Нарком предлагает на выбор два самолета, и я выбираю более поздний – в шесть тридцать утра. Плохо только одно: Андрей на заседании, и туда, где происходит это заседание, нельзя позвонить. Ну что ж, придется оставить записку: «Михаил Алексеевич расскажет тебе, в чем дело. Вылет с Центрального аэропорта, шесть тридцать. Если успеешь – приезжай. Хлебные карточки – в столе. Каша – в газете под подушкой. Обнимаю тебя». Записку – условлено – я прикалываю к абажуру настольной лампы, ключ – тоже условлено – оставляю соседям. Смена белья, полотенце, мыло, зубная щетка, пачка печенья. Кажется, все. Нарком сказал, что он ждет меня дней через десять. Самолет специальным приказом прикомандирован ко мне.

Спускаюсь по лестнице. Темно, хоть глаз выколи! За углом водитель, приоткрыв дверцу, окликает меня.

Сегодня дежурит Коломнин – вот что удачно! Нужно поговорить, на время командировки он заменит меня.

…Коломнин горбится, на узкие плечи накинуто старенькое пальто, грудь впалая, худое лицо в морщинах. Мы работаем не спеша: времени вдруг оказалось много. Из лабораторного оборудования – самое необходимое. Из медикаментов – набор проверенных противохолерных сывороток. Среди пленных, взятых под Сталинградом, отмечены случаи холеры.

– Татьяна Петровна, возьмите с собой раневой фаг. Когда еще представится случай испытать его в боевой обстановке!
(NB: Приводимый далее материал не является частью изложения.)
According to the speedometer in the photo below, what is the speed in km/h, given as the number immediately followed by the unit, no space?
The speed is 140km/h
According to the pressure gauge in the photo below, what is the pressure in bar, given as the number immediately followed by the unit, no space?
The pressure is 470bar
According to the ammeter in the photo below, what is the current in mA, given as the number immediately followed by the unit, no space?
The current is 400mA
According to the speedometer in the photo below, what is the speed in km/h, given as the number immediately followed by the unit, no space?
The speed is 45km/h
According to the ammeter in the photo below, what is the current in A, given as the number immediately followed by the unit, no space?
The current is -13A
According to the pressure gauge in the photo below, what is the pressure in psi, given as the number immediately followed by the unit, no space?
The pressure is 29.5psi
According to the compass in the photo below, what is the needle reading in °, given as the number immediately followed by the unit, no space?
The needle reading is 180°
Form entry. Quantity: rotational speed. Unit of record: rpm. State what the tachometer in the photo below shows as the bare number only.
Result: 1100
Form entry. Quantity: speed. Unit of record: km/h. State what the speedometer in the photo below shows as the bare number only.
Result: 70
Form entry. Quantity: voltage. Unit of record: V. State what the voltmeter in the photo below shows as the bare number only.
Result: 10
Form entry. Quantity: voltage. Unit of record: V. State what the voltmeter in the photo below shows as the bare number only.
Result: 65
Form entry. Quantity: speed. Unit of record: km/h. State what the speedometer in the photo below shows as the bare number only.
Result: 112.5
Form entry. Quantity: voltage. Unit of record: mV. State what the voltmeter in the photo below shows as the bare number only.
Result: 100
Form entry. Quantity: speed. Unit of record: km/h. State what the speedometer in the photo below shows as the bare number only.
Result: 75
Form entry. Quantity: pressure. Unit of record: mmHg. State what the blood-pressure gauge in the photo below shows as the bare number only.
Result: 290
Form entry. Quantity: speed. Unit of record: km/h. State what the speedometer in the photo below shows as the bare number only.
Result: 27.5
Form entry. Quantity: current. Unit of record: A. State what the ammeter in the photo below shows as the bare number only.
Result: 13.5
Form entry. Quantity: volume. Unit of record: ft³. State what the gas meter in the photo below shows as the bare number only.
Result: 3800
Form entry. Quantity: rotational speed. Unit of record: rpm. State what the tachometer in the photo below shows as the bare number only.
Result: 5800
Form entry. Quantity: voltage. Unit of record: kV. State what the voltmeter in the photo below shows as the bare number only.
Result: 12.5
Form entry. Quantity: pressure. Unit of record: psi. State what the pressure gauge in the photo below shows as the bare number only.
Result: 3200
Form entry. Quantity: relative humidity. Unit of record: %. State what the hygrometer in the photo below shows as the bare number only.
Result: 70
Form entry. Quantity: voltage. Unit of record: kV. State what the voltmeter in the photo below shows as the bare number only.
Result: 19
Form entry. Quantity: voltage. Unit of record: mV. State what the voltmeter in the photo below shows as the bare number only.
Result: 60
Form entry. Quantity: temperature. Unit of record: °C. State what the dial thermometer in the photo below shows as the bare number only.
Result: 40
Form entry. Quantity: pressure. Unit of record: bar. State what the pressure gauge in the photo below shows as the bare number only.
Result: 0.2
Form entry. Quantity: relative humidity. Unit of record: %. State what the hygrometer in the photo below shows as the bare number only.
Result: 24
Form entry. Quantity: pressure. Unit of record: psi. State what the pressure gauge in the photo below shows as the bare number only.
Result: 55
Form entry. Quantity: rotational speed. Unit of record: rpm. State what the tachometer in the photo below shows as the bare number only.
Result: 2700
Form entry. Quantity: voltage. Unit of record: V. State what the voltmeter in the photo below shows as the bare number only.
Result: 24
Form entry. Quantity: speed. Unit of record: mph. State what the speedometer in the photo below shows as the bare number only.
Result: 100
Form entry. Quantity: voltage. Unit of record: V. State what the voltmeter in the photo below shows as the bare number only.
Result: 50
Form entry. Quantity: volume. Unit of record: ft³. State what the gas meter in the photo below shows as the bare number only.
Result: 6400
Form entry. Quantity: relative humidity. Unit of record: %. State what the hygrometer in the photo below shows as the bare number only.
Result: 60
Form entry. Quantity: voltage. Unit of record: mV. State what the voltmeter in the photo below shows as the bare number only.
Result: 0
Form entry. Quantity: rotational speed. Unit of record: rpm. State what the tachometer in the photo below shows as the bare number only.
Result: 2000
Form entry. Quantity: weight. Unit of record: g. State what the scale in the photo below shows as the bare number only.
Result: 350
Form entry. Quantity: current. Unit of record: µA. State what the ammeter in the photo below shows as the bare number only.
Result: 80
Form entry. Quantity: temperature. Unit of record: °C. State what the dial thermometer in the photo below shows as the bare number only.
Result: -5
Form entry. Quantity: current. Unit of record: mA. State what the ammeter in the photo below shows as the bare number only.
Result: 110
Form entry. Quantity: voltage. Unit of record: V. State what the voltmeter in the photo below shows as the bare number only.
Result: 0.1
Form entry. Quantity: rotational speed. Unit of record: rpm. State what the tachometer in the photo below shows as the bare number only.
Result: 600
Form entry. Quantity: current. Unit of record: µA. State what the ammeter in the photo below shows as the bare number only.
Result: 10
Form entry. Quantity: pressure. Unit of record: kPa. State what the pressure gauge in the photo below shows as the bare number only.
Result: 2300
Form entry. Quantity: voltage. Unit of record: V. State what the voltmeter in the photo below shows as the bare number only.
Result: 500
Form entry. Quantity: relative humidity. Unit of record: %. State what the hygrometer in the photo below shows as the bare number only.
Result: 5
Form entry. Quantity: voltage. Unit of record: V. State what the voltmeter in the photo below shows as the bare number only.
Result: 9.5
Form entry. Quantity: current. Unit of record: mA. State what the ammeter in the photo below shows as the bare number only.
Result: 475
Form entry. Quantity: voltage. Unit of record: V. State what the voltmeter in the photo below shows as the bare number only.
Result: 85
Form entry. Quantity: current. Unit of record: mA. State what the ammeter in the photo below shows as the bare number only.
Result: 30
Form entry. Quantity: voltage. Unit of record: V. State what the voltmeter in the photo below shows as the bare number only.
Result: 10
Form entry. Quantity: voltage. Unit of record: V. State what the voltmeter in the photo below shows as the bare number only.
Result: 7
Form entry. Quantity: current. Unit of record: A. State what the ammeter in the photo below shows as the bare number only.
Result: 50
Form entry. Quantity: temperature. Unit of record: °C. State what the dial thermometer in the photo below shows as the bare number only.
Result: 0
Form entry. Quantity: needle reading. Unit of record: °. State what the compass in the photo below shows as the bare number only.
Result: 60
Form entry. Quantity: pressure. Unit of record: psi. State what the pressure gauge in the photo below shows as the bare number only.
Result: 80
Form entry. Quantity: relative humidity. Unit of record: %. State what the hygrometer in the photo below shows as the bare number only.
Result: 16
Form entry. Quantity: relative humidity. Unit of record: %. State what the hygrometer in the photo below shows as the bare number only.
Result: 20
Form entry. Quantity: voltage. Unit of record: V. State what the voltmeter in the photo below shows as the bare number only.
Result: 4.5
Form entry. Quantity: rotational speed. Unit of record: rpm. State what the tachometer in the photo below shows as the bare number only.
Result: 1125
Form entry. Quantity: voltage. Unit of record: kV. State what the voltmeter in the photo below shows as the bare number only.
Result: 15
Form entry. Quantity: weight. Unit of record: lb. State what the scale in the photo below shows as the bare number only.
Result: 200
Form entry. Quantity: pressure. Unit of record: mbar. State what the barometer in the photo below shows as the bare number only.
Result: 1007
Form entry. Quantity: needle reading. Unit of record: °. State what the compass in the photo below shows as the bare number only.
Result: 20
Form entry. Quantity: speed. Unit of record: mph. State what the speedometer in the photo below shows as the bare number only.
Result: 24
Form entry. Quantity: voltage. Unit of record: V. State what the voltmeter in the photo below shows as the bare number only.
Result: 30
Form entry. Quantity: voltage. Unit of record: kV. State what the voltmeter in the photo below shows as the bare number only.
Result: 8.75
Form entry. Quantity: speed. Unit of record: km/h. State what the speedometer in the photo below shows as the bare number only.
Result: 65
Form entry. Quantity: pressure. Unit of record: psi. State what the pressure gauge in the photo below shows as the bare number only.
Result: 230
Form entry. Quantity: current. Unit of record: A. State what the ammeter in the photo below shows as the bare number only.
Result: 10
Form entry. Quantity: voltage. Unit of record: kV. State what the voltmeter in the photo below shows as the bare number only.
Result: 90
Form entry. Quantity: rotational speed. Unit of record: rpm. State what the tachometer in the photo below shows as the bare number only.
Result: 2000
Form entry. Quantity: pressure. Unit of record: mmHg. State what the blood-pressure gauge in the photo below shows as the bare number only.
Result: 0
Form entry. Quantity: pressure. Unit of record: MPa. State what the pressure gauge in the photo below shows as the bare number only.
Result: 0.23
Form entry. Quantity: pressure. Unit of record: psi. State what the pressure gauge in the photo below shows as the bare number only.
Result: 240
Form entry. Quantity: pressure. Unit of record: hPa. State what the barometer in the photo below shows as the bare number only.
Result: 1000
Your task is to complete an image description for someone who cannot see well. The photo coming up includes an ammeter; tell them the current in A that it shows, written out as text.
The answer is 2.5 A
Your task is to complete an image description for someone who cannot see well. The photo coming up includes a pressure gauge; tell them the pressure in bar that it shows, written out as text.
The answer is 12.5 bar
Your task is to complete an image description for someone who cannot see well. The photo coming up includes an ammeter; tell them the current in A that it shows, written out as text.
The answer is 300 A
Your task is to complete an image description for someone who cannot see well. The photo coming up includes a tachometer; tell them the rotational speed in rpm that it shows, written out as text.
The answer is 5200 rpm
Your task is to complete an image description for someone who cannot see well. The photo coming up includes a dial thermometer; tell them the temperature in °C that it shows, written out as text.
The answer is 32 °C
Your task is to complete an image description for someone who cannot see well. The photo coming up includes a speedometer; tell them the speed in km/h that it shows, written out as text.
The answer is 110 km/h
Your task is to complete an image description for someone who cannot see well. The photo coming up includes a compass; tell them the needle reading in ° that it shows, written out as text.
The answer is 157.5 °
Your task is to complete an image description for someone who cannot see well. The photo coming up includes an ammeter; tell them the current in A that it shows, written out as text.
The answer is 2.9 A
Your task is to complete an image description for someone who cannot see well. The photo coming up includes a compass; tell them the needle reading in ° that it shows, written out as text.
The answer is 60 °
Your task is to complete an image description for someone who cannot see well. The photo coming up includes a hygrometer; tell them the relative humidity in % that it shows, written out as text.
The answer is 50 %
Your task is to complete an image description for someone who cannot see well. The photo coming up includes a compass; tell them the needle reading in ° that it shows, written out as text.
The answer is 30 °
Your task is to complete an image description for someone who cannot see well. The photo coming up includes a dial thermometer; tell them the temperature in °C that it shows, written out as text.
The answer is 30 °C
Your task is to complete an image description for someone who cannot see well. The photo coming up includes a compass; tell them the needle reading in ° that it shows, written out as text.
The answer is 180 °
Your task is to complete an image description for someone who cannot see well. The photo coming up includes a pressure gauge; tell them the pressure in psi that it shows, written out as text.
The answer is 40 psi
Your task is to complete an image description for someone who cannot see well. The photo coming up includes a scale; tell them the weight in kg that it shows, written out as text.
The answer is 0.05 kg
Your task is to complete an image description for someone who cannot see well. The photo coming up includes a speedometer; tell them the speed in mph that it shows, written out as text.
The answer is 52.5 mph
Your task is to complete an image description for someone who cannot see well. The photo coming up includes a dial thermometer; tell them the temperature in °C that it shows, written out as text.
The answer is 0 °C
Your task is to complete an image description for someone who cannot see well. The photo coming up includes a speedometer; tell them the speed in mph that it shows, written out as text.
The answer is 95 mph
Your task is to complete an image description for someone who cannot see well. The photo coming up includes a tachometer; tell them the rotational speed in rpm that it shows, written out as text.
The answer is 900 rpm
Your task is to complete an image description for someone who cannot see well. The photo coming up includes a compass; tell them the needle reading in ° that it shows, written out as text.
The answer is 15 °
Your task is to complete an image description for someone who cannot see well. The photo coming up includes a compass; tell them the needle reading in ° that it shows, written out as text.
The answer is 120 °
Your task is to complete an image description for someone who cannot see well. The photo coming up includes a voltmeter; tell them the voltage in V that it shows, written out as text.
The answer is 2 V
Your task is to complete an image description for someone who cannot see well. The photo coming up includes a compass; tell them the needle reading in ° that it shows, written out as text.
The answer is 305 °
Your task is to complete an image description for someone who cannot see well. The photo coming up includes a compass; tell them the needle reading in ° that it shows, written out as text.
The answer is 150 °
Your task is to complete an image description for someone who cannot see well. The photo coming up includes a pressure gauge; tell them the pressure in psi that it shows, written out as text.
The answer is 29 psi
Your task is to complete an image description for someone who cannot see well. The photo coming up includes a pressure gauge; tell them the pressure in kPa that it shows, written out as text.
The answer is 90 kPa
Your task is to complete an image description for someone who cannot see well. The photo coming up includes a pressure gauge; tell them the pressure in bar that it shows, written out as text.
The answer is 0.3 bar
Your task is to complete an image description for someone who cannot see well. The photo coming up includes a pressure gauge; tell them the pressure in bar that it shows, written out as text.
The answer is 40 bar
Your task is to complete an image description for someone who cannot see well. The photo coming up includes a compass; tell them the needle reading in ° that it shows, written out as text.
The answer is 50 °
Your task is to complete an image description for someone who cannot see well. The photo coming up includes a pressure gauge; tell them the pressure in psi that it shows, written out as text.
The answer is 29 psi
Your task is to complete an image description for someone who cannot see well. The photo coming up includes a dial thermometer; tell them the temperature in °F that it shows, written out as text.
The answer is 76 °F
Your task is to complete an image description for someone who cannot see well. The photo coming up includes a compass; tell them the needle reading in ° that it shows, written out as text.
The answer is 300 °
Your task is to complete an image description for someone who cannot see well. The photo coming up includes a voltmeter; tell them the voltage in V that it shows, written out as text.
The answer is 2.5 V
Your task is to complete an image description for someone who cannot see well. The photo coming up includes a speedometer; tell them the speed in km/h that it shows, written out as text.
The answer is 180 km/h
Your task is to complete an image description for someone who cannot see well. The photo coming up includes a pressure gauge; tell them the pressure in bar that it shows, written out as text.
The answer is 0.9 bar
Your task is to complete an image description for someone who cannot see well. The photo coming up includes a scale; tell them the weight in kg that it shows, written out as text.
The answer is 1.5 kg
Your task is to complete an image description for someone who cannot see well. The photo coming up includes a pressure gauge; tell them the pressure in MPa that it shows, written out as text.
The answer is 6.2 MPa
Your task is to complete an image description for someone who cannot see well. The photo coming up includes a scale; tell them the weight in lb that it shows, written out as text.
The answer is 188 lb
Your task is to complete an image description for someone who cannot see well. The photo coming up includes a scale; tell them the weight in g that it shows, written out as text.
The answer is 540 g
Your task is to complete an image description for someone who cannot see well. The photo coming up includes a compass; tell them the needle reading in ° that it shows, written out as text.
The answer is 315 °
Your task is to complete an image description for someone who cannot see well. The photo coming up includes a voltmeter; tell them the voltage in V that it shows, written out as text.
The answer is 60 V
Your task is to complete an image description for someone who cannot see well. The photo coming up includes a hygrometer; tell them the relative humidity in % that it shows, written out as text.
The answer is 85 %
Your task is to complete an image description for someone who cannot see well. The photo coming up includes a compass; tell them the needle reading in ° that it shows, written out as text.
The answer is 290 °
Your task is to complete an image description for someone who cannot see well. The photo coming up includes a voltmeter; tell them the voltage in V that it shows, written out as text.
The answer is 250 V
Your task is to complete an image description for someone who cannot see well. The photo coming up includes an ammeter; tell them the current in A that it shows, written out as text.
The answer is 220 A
Я смотрю в его умные, терпеливые глаза много видевшего, много думавшего человека. Наши опыты над лечебными свойствами зеленой плесени были прерваны. В атмосфере всеобщего напряжения, недоверия, арестов не только трудно – небезопасно было заниматься внеплановой работой, которая была объявлена (на внутриинститутской дискуссии) «антинаучным бредом». Теперь раневой фаг – наша главная надежда в борьбе против нагноения ран, заражения крови. Но работа не кончена, количество добытого препарата ничтожно.